As has been noted, loss of muscle mass is a predictive factor regarding prognosis and survival in patients with CLD [10]. Since CT is routinely performed as screening for HCC, assessing muscle mass by CT is convenient. Hanai et al. reported that skeletal muscle mass declined by 2.2 per year in patients with LC. According to their results, the decrease in muscle mass becomes more severe as the hepatic condition worsens [7]. CLD patients face a risk of loss of muscle mass. Therefore, assessing muscle mass and diagnosing presarcopenia are feasible and valuable in clinical practice.

Our findings have some limitations and strengths. First, participants in the study consisted of those at various stages of liver disease. Low cut-off values had been shown in patients with HCC [25]. The presence of HCC or LC might cause lower SMM. Thus, it is necessary to consider HCC and hepatic reserves when estimating the cut-off value. Second, our results do not show the prognosis of patients with presarcopenia. Further study is needed to clarify the significance of this new cut-off value. However, a previous cohort study has shown that sarcopenia diagnosed by AWGS had an increased mortality risk [38]. Therefore, the new cut-off values may also predict the prognosis of CLD patients.

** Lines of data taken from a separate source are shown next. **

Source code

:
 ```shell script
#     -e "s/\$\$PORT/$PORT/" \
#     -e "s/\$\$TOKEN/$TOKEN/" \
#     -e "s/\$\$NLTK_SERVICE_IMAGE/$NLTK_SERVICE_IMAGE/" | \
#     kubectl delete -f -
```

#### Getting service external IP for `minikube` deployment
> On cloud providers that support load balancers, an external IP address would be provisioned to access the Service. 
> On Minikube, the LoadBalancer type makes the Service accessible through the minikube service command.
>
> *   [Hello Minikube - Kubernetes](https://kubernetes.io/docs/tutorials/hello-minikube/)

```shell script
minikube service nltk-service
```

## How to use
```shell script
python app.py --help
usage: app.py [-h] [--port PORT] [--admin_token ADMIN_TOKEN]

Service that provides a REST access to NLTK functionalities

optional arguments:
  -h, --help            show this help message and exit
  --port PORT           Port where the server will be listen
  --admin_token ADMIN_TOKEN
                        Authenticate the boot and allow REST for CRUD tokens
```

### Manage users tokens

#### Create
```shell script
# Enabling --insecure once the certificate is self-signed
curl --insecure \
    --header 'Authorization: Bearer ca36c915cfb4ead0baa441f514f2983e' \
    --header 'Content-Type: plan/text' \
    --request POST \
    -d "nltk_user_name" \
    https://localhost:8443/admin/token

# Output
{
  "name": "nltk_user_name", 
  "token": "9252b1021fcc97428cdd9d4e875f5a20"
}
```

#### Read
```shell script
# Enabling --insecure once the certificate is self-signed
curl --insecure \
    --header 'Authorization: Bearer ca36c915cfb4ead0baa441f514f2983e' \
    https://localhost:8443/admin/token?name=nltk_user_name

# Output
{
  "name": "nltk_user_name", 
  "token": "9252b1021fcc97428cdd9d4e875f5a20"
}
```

In conclusion, the optimal cut-off values of SMI for presarcopenia were 45.471 cm²/m² in men and 35.170 cm²/m² in women. SMI by CT showed a strong correlation with ASMI by DXA. However, Cohen’s kappa coefficient was 0.575 (95% CI: 0.485 to 0.665) in men and 0.539 (95% CI: 0.298 to 0.505) in women. Although compatibility of ASMI and SMI was partially agreed, when diagnosing sarcopenia of CLD patients using ASMI or SMI, those differences should be given attention. This study enhanced the validity of CT-based sarcopenia diagnosis in patients with CLD; however, further research is required to make ASMI and SMI fully compatible in patients with CLD.